Two third-grade pupils of Chapman's, confused and concerned when their teacher died, decided to do a research project to learn more about the disease and dedicated it to Chapman.

"In memory of her we decided to do this report," said Becky Gagnon, 8.

Becky and Katie Andersen's report, called a Type III, is an investigation of a real-life problem that allows Howard County public school pupils to conduct in-depth research about a topic to try to devise a way to inform others.

The project aims to help pupils become more knowledgeable in their topic and act as an advocate on behalf of other children, said Andrea Gershman, Gifted and Talented Resource teacher at the Ellicott City school. She added that the project allows them to go beyond the curriculum, get involved and bring about change.

Becky and Katie have been interviewing doctors, writing letters to the American Cancer Society and obtaining information on melanoma from the Internet. They know melanoma is a type of skin cancer that needs to be caught early by careful observation of moles. They have written safety and prevention measures to advise children on what to look for and ways to protect their skin.

The two easily rattled off the slogan "Slip, Slap, Slop and Wrap," which they learned during their research. The phrase means slip on a T-shirt, slap on a hat, slop on sunscreen (SPF 15 or higher) and wrap on sunglasses.

Because of their commitment to the project, the girls were chosen to assist with the daffodil project, conducted nationally every year by the American Cancer Society and usually offered only to school staff members.

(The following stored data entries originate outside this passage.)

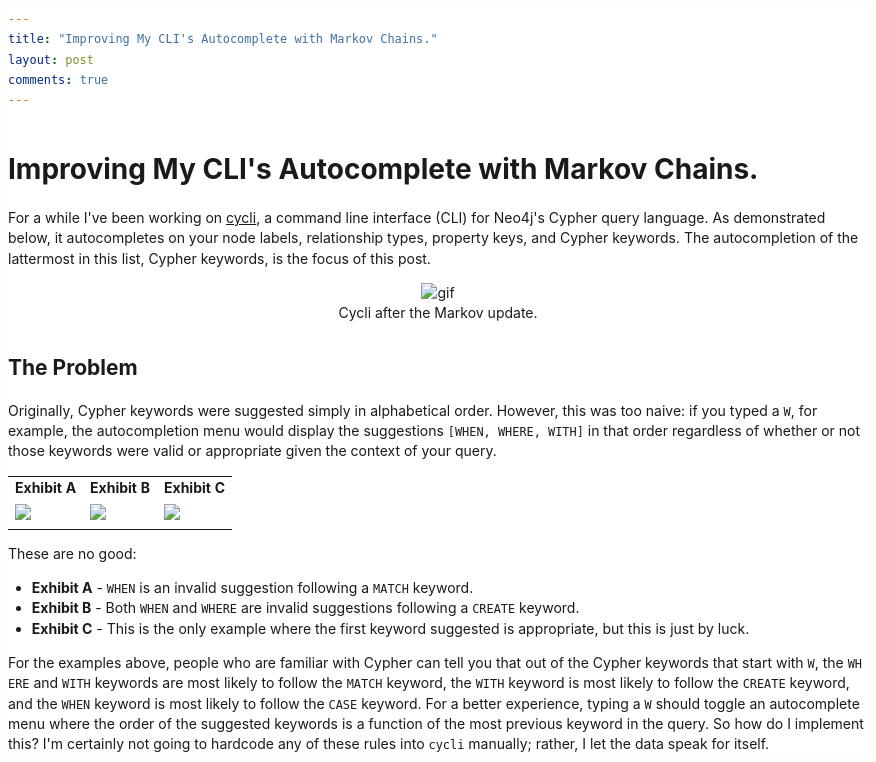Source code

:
 ```yaml
---
title: "Improving My CLI's Autocomplete with Markov Chains."
layout: post
comments: true
---
```


# Improving My CLI's Autocomplete with Markov Chains.

For a while I've been working on [cycli](https://github.com/nicolewhite/cycli), a command line interface (CLI) for Neo4j's Cypher query language. As demonstrated below, it autocompletes on your node labels, relationship types, property keys, and Cypher keywords. The autocompletion of the lattermost in this list, Cypher keywords, is the focus of this post.

<figure align="center">
    <img src="https://raw.githubusercontent.com/nicolewhite/cycli/master/screenshots/output.gif" alt="gif" />
    <figcaption>Cycli after the Markov update.</figcaption>
</figure>

## The Problem

Originally, Cypher keywords were suggested simply in alphabetical order. However, this was too naive: if you typed a `W`, for example, the autocompletion menu would display the suggestions `[WHEN, WHERE, WITH]` in that order regardless of whether or not those keywords were valid or appropriate given the context of your query.

<table align="center">
  <tr>
    <td style="text-align:center;"><b>Exhibit A</b></td>
    <td style="text-align:center;"><b>Exhibit B</b></td>
    <td style="text-align:center;"><b>Exhibit C</b></td>
  </tr>
  <tr>
    <td><img src="http://i.imgur.com/oXPzD5N.png" /></td>
    <td><img src="http://i.imgur.com/H6cQE4Z.png" /></td>
    <td><img src="http://i.imgur.com/wIwVous.png" /></td>
  </tr>
</table>

These are no good:

* **Exhibit A** - `WHEN` is an invalid suggestion following a `MATCH` keyword. 
* **Exhibit B** - Both `WHEN` and `WHERE` are invalid suggestions following a `CREATE` keyword. 
* **Exhibit C** - This is the only example where the first keyword suggested is appropriate, but this is just by luck.

For the examples above, people who are familiar with Cypher can tell you that out of the Cypher keywords that start with `W`, the `WHERE` and `WITH` keywords are most likely to follow the `MATCH` keyword, the `WITH` keyword is most likely to follow the `CREATE` keyword, and the `WHEN` keyword is most likely to follow the `CASE` keyword. For a better experience, typing a `W` should toggle an autocomplete menu where the order of the suggested keywords is a function of the most previous keyword in the query. So how do I implement this? I'm certainly not going to hardcode any of these rules into `cycli` manually; rather, I let the data speak for itself.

This year, it was opened to the school community in Chapman's memory.

The girls spoke about cancer and the daffodil drive during morning announcements. Nearly 100 orders were received totaling $713.50 in donations this year, compared with about an average of $60 to $70.

The girls carefully checked their order list, wrapped flowers and handed bunches to parents, pupils and staff who trickled in to pick them up last week. "I think it's cool - me and Becky are having fun," Katie said.

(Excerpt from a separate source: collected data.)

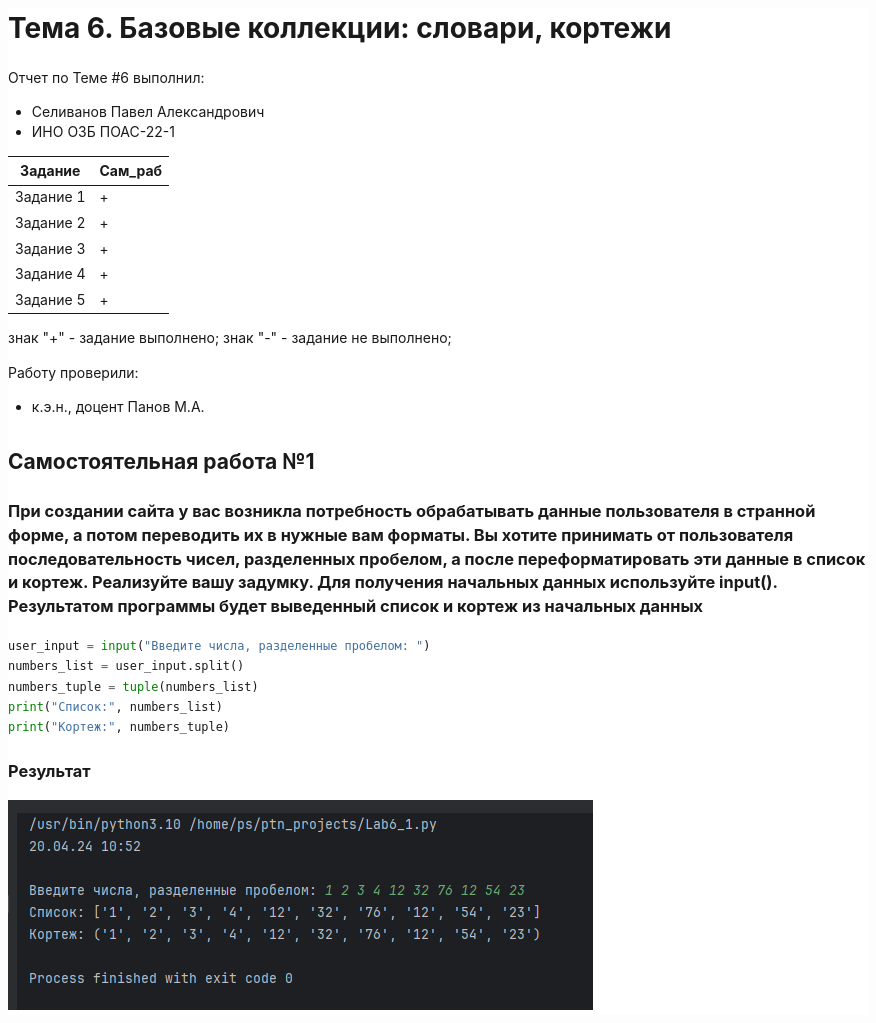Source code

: # Тема 6. Базовые коллекции: словари, кортежи
Отчет по Теме #6 выполнил:
- Селиванов Павел Александрович
- ИНО ОЗБ ПОАС-22-1

| Задание    | Сам_раб |
|------------|---------|
| Задание 1  | +       |
| Задание 2  | +       |
| Задание 3  | +       |
| Задание 4  | +       |
| Задание 5  | +       |

знак "+" - задание выполнено; знак "-" - задание не выполнено;

Работу проверили:
- к.э.н., доцент Панов М.А.

## Самостоятельная работа №1
### При создании сайта у вас возникла потребность обрабатывать данные пользователя в странной форме, а потом переводить их в нужные вам форматы. Вы хотите принимать от пользователя последовательность чисел, разделенных пробелом, а после переформатировать эти данные в список и кортеж. Реализуйте вашу задумку. Для получения начальных данных используйте input(). Результатом программы будет выведенный список и кортеж из начальных данных

```python
user_input = input("Введите числа, разделенные пробелом: ")
numbers_list = user_input.split()
numbers_tuple = tuple(numbers_list)
print("Список:", numbers_list)
print("Кортеж:", numbers_tuple)
```
### Результат
![Lab6_1](./img/Lab6_1.png)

One parent asked if this had been a lot of fun or a lot of work. "Fun," they responded in tandem.

"We hope it will help people in the future with cancer," said Becky. And Katie said they felt the money is going to a good cause.

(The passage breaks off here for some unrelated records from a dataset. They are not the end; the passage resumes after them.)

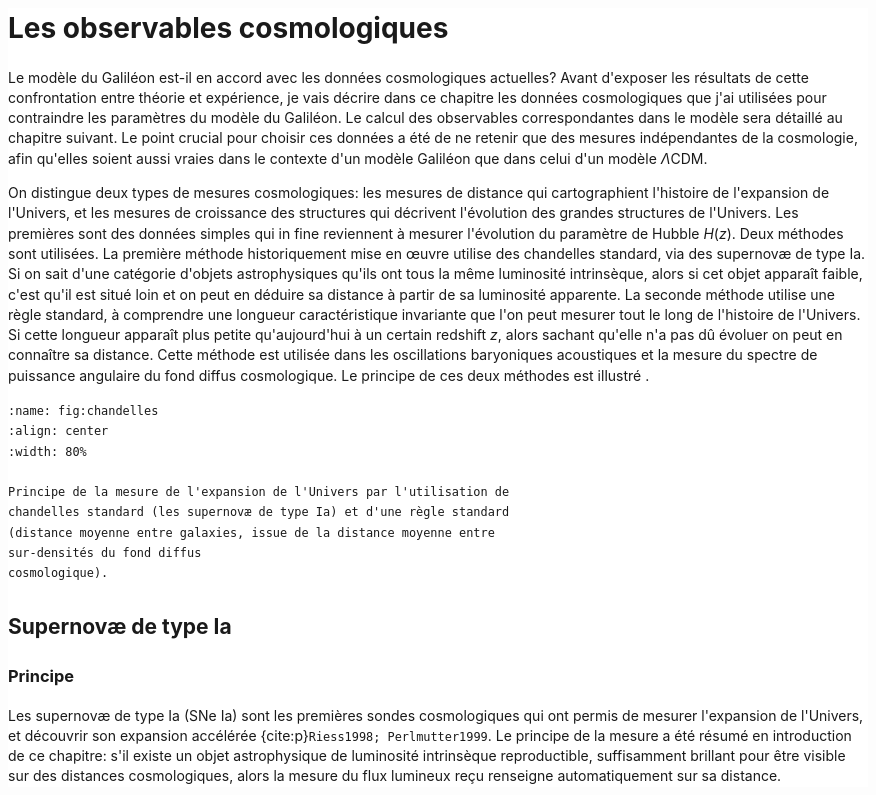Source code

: Les observables cosmologiques
=============================

Le modèle du Galiléon est-il en accord avec les données
cosmologiques actuelles? Avant d'exposer les résultats de cette
confrontation entre théorie et expérience, je vais décrire dans ce
chapitre les données cosmologiques que j'ai utilisées pour contraindre
les paramètres du modèle du Galiléon. Le calcul des observables
correspondantes dans le modèle sera détaillé au chapitre suivant. Le
point crucial pour choisir ces données a été de ne retenir que des
mesures indépendantes de la cosmologie, afin qu'elles soient aussi
vraies dans le contexte d'un modèle Galiléon que dans celui d'un modèle
$\Lambda$CDM.

On distingue deux types de mesures cosmologiques: les mesures de
distance qui cartographient l'histoire de l'expansion de l'Univers, et
les mesures de croissance des structures qui décrivent l'évolution des
grandes structures de l'Univers. Les premières sont des données simples
qui in fine reviennent à mesurer l'évolution du paramètre de Hubble
$H(z)$. Deux méthodes sont utilisées. La première méthode historiquement
mise en œuvre utilise des chandelles standard, via des supernovæ de type
Ia. Si on sait d'une catégorie d'objets astrophysiques qu'ils ont tous
la même luminosité intrinsèque, alors si cet objet apparaît faible,
c'est qu'il est situé loin et on peut en déduire sa distance à partir de
sa luminosité apparente. La seconde méthode utilise une règle standard,
à comprendre une longueur caractéristique invariante que l'on peut
mesurer tout le long de l'histoire de l'Univers. Si cette longueur
apparaît plus petite qu'aujourd'hui à un certain redshift $z$, alors
sachant qu'elle n'a pas dû évoluer on peut en connaître sa distance.
Cette méthode est utilisée dans les oscillations baryoniques acoustiques
et la mesure du spectre de puissance angulaire du fond diffus
cosmologique. Le principe de ces deux méthodes est illustré
[](#fig:chandelles).


```{figure} ../images/chandelles.jpg
:name: fig:chandelles
:align: center
:width: 80%

Principe de la mesure de l'expansion de l'Univers par l'utilisation de
chandelles standard (les supernovæ de type Ia) et d'une règle standard
(distance moyenne entre galaxies, issue de la distance moyenne entre
sur-densités du fond diffus
cosmologique).
```


Supernovæ de type Ia
--------------------

### Principe

Les supernovæ de type Ia (SNe Ia) sont les premières sondes
cosmologiques qui ont permis de mesurer l'expansion de l'Univers, et
découvrir son expansion accélérée {cite:p}`Riess1998; Perlmutter1999`. Le
principe de la mesure a été résumé en introduction de ce chapitre: s'il
existe un objet astrophysique de luminosité intrinsèque reproductible,
suffisamment brillant pour être visible sur des distances cosmologiques,
alors la mesure du flux lumineux reçu renseigne automatiquement sur sa
distance.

"If they inform other children about the perils of being sunburned at an early age, they can prevent their own bodies from being subjected to skin cancer for the future," Gershman said.

Becky's mother, Mary Gagnon, saw a healing opportunity in addition to education. She said she the project made the girls feel that they are contributing and doing something tangible.

Some parents wrote the girls notes on flower orders expressing appreciation for their efforts, saying it was a good way to remember Chapman.

One person sent in a donation and the girls wrote a thank you note saying that though some people might feel sad about Chapman, others don't want her memory to fade.

"The bottom line is, it's [melanoma] a real-life problem," Gershman said.